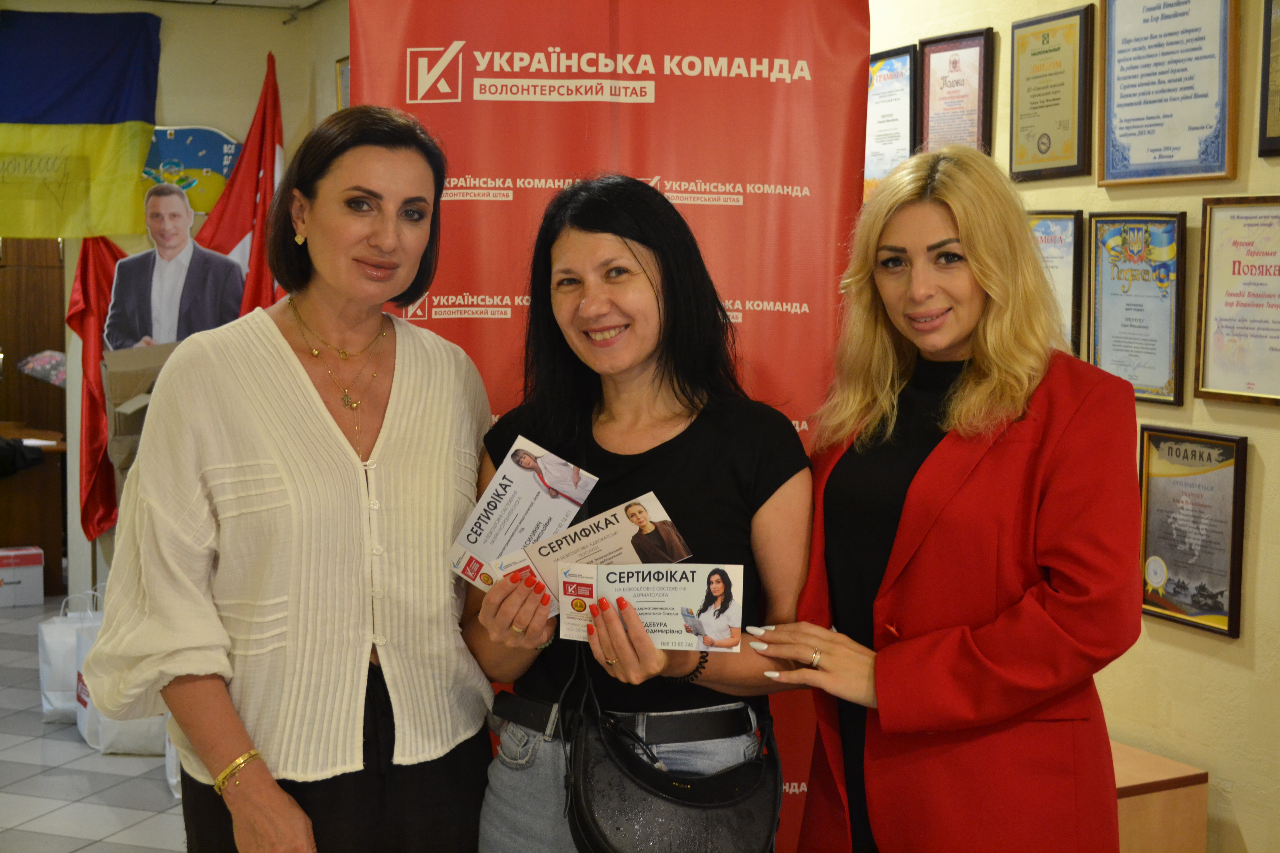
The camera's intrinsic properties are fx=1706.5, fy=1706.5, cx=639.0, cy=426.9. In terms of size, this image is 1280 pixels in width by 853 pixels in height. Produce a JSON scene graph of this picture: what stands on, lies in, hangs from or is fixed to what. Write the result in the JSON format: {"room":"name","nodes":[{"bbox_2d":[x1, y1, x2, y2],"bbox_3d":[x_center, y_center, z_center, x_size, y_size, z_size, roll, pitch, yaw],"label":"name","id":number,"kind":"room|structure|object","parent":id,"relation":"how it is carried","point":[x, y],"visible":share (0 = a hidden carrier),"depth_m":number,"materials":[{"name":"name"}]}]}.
{"room":"office","nodes":[
{"label":"office","id":0,"kind":"room"},
{"bbox_2d":[16,349,67,386],"bbox_3d":[-3.362,-0.299,9.796,0.380,0.292,0.351,-3,6,-37],"label":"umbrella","id":1,"kind":"object","parent":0,"point":[48,354],"visible":0.67,"depth_m":9.71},
{"bbox_2d":[0,594,190,852],"bbox_3d":[-1.386,1.305,4.149,5.677,0.109,10.085,-2,5,-26],"label":"floor","id":2,"kind":"structure","parent":0,"point":[36,725],"depth_m":5.43,"materials":[{"name":"grey tile"}]},
{"bbox_2d":[0,545,44,606],"bbox_3d":[-3.214,0.754,8.581,0.363,0.270,0.291,-2,5,-26],"label":"cardboard box","id":3,"kind":"object","parent":2,"relation":"on","point":[33,600],"visible":0.99,"depth_m":8.50,"materials":[{"name":"white cardboard"}]},
{"bbox_2d":[0,423,67,593],"bbox_3d":[-3.725,0.461,9.063,1.398,0.773,0.810,-2,5,-26],"label":"wooden desk","id":4,"kind":"object","parent":2,"relation":"on","point":[58,451],"visible":0.7,"depth_m":8.92,"materials":[{"name":"brown wood"}]},
{"bbox_2d":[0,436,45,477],"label":"black jacket","id":5,"kind":"object","parent":4,"relation":"on","point":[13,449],"visible":0.93,"depth_m":8.75,"materials":[{"name":"black fabric"}]},
{"bbox_2d":[37,586,100,722],"bbox_3d":[-2.059,0.843,6.353,0.345,0.493,0.155,-2,5,-26],"label":"bag","id":6,"kind":"object","parent":2,"relation":"on","point":[46,670],"visible":0.43,"depth_m":6.25,"materials":[{"name":"white plastic"}]},
{"bbox_2d":[72,594,166,755],"bbox_3d":[-1.757,0.867,5.911,0.371,0.507,0.217,-2,5,-26],"label":"white bag","id":7,"kind":"object","parent":2,"relation":"on","point":[109,745],"visible":0.3,"depth_m":5.81,"materials":[{"name":"white"}]},
{"bbox_2d":[101,341,177,477],"bbox_3d":[-1.950,0.018,7.099,0.489,0.719,0.479,-2,5,-26],"label":"cardboard box","id":8,"kind":"object","parent":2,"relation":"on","point":[111,367],"visible":0.35,"depth_m":6.95,"materials":[{"name":"brown cardboard"}]},
{"bbox_2d":[86,101,497,852],"bbox_3d":[-0.568,0.379,2.930,0.647,1.737,0.654,-2,5,-26],"label":"woman","id":9,"kind":"object","parent":2,"relation":"on","point":[284,369],"visible":0.99,"depth_m":2.77},
{"bbox_2d":[353,0,873,852],"bbox_3d":[-0.059,0.090,3.450,1.126,2.345,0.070,0,5,0],"label":"red banner","id":10,"kind":"object","parent":2,"relation":"on","point":[662,100],"visible":0.53,"depth_m":3.42,"materials":[{"name":"red fabric"}]},
{"bbox_2d":[462,174,815,852],"bbox_3d":[0.000,0.437,2.829,0.589,1.610,0.659,-2,5,-26],"label":"woman","id":11,"kind":"object","parent":2,"relation":"on","point":[645,292],"visible":0.89,"depth_m":2.77},
{"bbox_2d":[448,433,598,594],"bbox_3d":[-0.191,0.160,2.796,0.189,0.196,0.267,4,6,37],"label":"certificate","id":12,"kind":"object","parent":11,"relation":"in","point":[519,479],"visible":0.84,"depth_m":2.80,"materials":[{"name":"paper"}]},
{"bbox_2d":[501,493,689,617],"bbox_3d":[-0.077,0.208,2.640,0.339,0.127,0.130,-2,5,-26],"label":"certificate","id":13,"kind":"object","parent":11,"relation":"in","point":[657,521],"visible":0.59,"depth_m":2.65,"materials":[{"name":"paper"}]},
{"bbox_2d":[559,561,743,652],"bbox_3d":[0.015,0.264,2.480,0.300,0.108,0.092,1,5,8],"label":"certificate","id":14,"kind":"object","parent":11,"relation":"in","point":[634,595],"visible":0.89,"depth_m":2.48,"materials":[{"name":"paper"}]},
{"bbox_2d":[564,651,781,852],"bbox_3d":[0.060,0.531,2.590,0.375,0.329,0.219,-2,5,-26],"label":"handbag","id":15,"kind":"object","parent":11,"relation":"hanging from","point":[587,824],"visible":0.95,"depth_m":2.54,"materials":[{"name":"black leather"}]},
{"bbox_2d":[744,149,1143,852],"bbox_3d":[0.514,0.435,2.755,0.578,1.670,0.704,-2,5,-26],"label":"woman","id":16,"kind":"object","parent":2,"relation":"on","point":[960,230],"visible":0.99,"depth_m":2.55},
{"bbox_2d":[1110,740,1209,852],"bbox_3d":[0.906,1.005,4.181,0.497,0.445,0.794,-2,5,-26],"label":"wooden cabinet","id":17,"kind":"object","parent":2,"relation":"on","point":[1178,797],"visible":0.39,"depth_m":3.89,"materials":[{"name":"brown wood"}]},
{"bbox_2d":[0,0,345,609],"bbox_3d":[-2.842,-0.419,7.181,3.540,2.864,0.207,-2,5,-26],"label":"back wall","id":18,"kind":"structure","parent":0,"point":[169,55],"depth_m":7.52,"materials":[{"name":"beige paint"}]},
{"bbox_2d":[0,235,64,439],"bbox_3d":[-3.522,-0.339,9.212,0.924,2.299,0.323,-2,5,-26],"label":"wooden door","id":19,"kind":"structure","parent":18,"relation":"in","point":[3,344],"depth_m":9.26,"materials":[{"name":"brown wood"}]},
{"bbox_2d":[0,4,163,237],"bbox_3d":[-2.752,-1.305,7.226,1.403,1.042,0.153,-2,5,-26],"label":"flag","id":20,"kind":"object","parent":18,"relation":"attached to","point":[48,108],"visible":1,"depth_m":7.33,"materials":[{"name":"fabric"}]},
{"bbox_2d":[65,235,131,539],"bbox_3d":[-2.366,-0.179,7.592,0.414,1.605,0.200,-2,5,-26],"label":"red flag","id":21,"kind":"object","parent":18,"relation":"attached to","point":[91,414],"visible":0.54,"depth_m":7.56,"materials":[{"name":"red fabric"}]},
{"bbox_2d":[140,124,239,213],"bbox_3d":[-2.097,-1.169,7.803,0.523,0.437,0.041,-2,5,-26],"label":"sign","id":22,"kind":"object","parent":18,"relation":"attached to","point":[204,165],"visible":0.68,"depth_m":7.79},
{"bbox_2d":[190,51,285,323],"bbox_3d":[-1.694,-0.422,7.412,0.514,2.348,0.354,-2,5,-26],"label":"red flag","id":23,"kind":"object","parent":18,"relation":"attached to","point":[274,147],"visible":0.51,"depth_m":7.36,"materials":[{"name":"red fabric"}]},
{"bbox_2d":[334,54,349,109],"bbox_3d":[-1.230,-1.403,7.322,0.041,0.376,0.373,-2,5,-26],"label":"framed picture","id":24,"kind":"object","parent":18,"relation":"attached to","point":[341,65],"visible":0.25,"depth_m":7.41},
{"bbox_2d":[104,179,248,352],"bbox_3d":[-2.000,-0.566,7.366,0.518,0.922,0.098,-2,5,-26],"label":"cardboard cutout","id":25,"kind":"object","parent":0,"point":[229,292],"visible":0.86,"depth_m":7.34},
{"bbox_2d":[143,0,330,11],"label":"ceiling","id":26,"kind":"structure","parent":0,"point":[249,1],"depth_m":7.52,"materials":[{"name":"white paint"}]},
{"bbox_2d":[864,0,1279,852],"bbox_3d":[1.536,-0.187,3.567,0.173,2.992,6.736,-2,5,-26],"label":"right wall","id":27,"kind":"structure","parent":0,"point":[1238,804],"depth_m":4.06,"materials":[{"name":"beige paint"}]},
{"bbox_2d":[863,44,918,196],"bbox_3d":[0.755,-0.901,5.279,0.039,0.485,0.338,-2,5,-26],"label":"framed certificate","id":28,"kind":"object","parent":27,"relation":"attached to","point":[885,93],"visible":0.64,"depth_m":5.24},
{"bbox_2d":[917,28,995,156],"bbox_3d":[0.910,-0.913,4.944,0.029,0.419,0.303,-2,5,-26],"label":"framed certificate","id":29,"kind":"object","parent":27,"relation":"attached to","point":[930,113],"visible":0.89,"depth_m":4.93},
{"bbox_2d":[1008,3,1094,181],"bbox_3d":[1.112,-0.889,4.629,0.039,0.438,0.308,-2,5,-26],"label":"framed certificate","id":30,"kind":"object","parent":27,"relation":"attached to","point":[1048,50],"visible":0.98,"depth_m":4.62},
{"bbox_2d":[1026,209,1083,354],"bbox_3d":[1.080,-0.359,4.603,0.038,0.418,0.316,-2,5,-26],"label":"framed certificate","id":31,"kind":"object","parent":27,"relation":"attached to","point":[1065,282],"visible":0.39,"depth_m":4.54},
{"bbox_2d":[1083,208,1187,406],"bbox_3d":[1.230,-0.300,4.242,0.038,0.460,0.327,-2,5,-26],"label":"framed certificate","id":32,"kind":"object","parent":27,"relation":"attached to","point":[1113,294],"visible":0.95,"depth_m":4.23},
{"bbox_2d":[1097,0,1236,186],"bbox_3d":[1.283,-0.871,4.157,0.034,0.546,0.446,-2,5,-26],"label":"framed certificate","id":33,"kind":"object","parent":27,"relation":"attached to","point":[1188,152],"visible":0.98,"depth_m":4.16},
{"bbox_2d":[1136,423,1248,638],"bbox_3d":[1.307,0.236,4.054,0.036,0.454,0.333,-2,5,-26],"label":"framed certificate","id":34,"kind":"object","parent":27,"relation":"attached to","point":[1216,603],"visible":0.94,"depth_m":4.05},
{"bbox_2d":[1190,195,1279,406],"bbox_3d":[1.415,-0.288,3.901,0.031,0.467,0.387,-2,5,-26],"label":"framed certificate","id":35,"kind":"object","parent":27,"relation":"attached to","point":[1213,274],"visible":0.99,"depth_m":3.95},
{"bbox_2d":[1258,0,1279,157],"bbox_3d":[1.532,-0.849,3.776,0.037,0.492,0.395,-2,5,-26],"label":"framed certificate","id":36,"kind":"object","parent":27,"relation":"attached to","point":[1271,138],"visible":0.98,"depth_m":3.92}
]}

------------------------------------------------------------

→ **TASK PROMPT**:
Say how many lines of the material above contain the string "wall". Write nothing but the number.

→ **WRITTEN SOLUTION**:
2